A smile flitted across my face as I read his somewhat clumsy writing outlining the differences between being in college and high school, and how bodybuilding could add some discipline to your routine. The thing that really got me was the last paragraph:

College is your chance to become someone different from who you always were. My whole life, I was the fat, dorky kid who no one ever wanted to talk to. College is my chance to form my body into something different, in a place where no one knows who I used to be. There’s no such thing as the old Nate.

I frowned a little bit and flipped to the next one. This one was called:
The College Bodybuilding Life – All One Discipline
. This one talked about how showing up to the gym every day and working on reaching your bodybuilding goals wasn’t so different from reaching your academic goals. One line said:
Some people think I’m crazy for spending three hours every day in the gym. But they’d never call me nuts for spending twice that much time studying – which I do. As an architecture major, I’m just as dedicated to learning about the structure of buildings as I am to maintaining and building a sound structure for my body
.

Three hours? Every day? No way, that wasn’t my Nate. He must have had, like, no life. I checked the comments at the bottom. Whereas there had been six on his first article, this one had exploded to fifty-seven—and from the first few that showed up on the bottom of the final page of the article, they were people who knew him. Friends. Names I’d never heard about.

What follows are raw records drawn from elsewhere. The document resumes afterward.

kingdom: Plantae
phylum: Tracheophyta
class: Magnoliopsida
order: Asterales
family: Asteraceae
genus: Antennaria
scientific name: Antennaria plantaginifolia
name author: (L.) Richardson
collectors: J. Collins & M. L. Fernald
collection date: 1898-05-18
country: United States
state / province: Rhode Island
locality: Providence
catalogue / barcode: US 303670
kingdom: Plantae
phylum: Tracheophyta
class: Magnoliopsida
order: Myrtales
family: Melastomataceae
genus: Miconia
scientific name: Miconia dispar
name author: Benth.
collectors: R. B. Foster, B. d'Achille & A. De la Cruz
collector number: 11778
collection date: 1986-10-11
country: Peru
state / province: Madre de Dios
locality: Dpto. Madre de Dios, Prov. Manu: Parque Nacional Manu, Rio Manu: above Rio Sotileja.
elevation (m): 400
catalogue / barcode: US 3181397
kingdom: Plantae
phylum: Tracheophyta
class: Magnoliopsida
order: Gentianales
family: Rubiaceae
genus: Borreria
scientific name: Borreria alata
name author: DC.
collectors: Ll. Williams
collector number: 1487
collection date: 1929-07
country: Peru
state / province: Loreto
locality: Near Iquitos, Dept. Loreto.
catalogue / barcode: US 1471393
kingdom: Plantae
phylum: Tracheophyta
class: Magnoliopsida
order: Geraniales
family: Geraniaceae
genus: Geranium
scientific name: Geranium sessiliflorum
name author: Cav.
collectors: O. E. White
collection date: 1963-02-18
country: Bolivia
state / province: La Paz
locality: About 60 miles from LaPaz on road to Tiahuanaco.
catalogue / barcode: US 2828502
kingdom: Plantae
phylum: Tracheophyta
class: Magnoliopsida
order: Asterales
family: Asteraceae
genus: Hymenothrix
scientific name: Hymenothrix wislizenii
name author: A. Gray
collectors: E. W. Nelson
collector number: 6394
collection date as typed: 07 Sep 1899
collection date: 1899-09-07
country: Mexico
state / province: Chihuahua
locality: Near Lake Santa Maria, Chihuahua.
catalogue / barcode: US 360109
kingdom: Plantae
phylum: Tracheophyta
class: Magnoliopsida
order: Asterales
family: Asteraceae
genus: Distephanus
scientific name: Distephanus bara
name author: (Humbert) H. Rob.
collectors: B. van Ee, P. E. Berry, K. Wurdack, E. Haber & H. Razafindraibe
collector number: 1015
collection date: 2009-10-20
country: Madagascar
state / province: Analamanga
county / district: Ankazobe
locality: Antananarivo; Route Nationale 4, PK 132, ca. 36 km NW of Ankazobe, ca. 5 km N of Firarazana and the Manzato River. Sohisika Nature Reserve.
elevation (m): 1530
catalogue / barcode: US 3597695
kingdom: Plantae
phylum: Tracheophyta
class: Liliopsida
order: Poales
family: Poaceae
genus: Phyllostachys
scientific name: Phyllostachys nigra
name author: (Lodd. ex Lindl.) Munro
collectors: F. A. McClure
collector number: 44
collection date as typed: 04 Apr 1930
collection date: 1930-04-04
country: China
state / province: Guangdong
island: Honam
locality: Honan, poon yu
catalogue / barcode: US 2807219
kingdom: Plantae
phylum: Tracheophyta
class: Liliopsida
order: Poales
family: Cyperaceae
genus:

Now that I thought of it, Nate never talked about his friends back home. Never texted, never e-mailed or Skyped with them.

If I had any doubt as to whether they existed, though, back at USC, the next article would prove me wrong. The title of this one was
Balancing Your Gym Life and Your Social Life
.

Most body builders stay away from partying, but this college boy loves to spend a night out. And even though I’m too young to drink (and the commenters can keep their naysaying to themselves, I know where you live, little bitches) I know that some well respected body builders will enjoy a night out on the town every now and then. Four, six, eight beers – as long as you can get yourself home and you know you’ll be safe (wink wink nudge nudge) then it’s no problem.

Underneath this article by Nate, who was apparently a total asshole the day he wrote it, was a picture of him standing in a bar. He was wearing a tight gray t-shirt with muscles even bigger than the ones he had now, straining underneath. He held a beer in each hand, and each arm was wrapped around a girl. One was taller than he was, and one was just an inch or so shorter.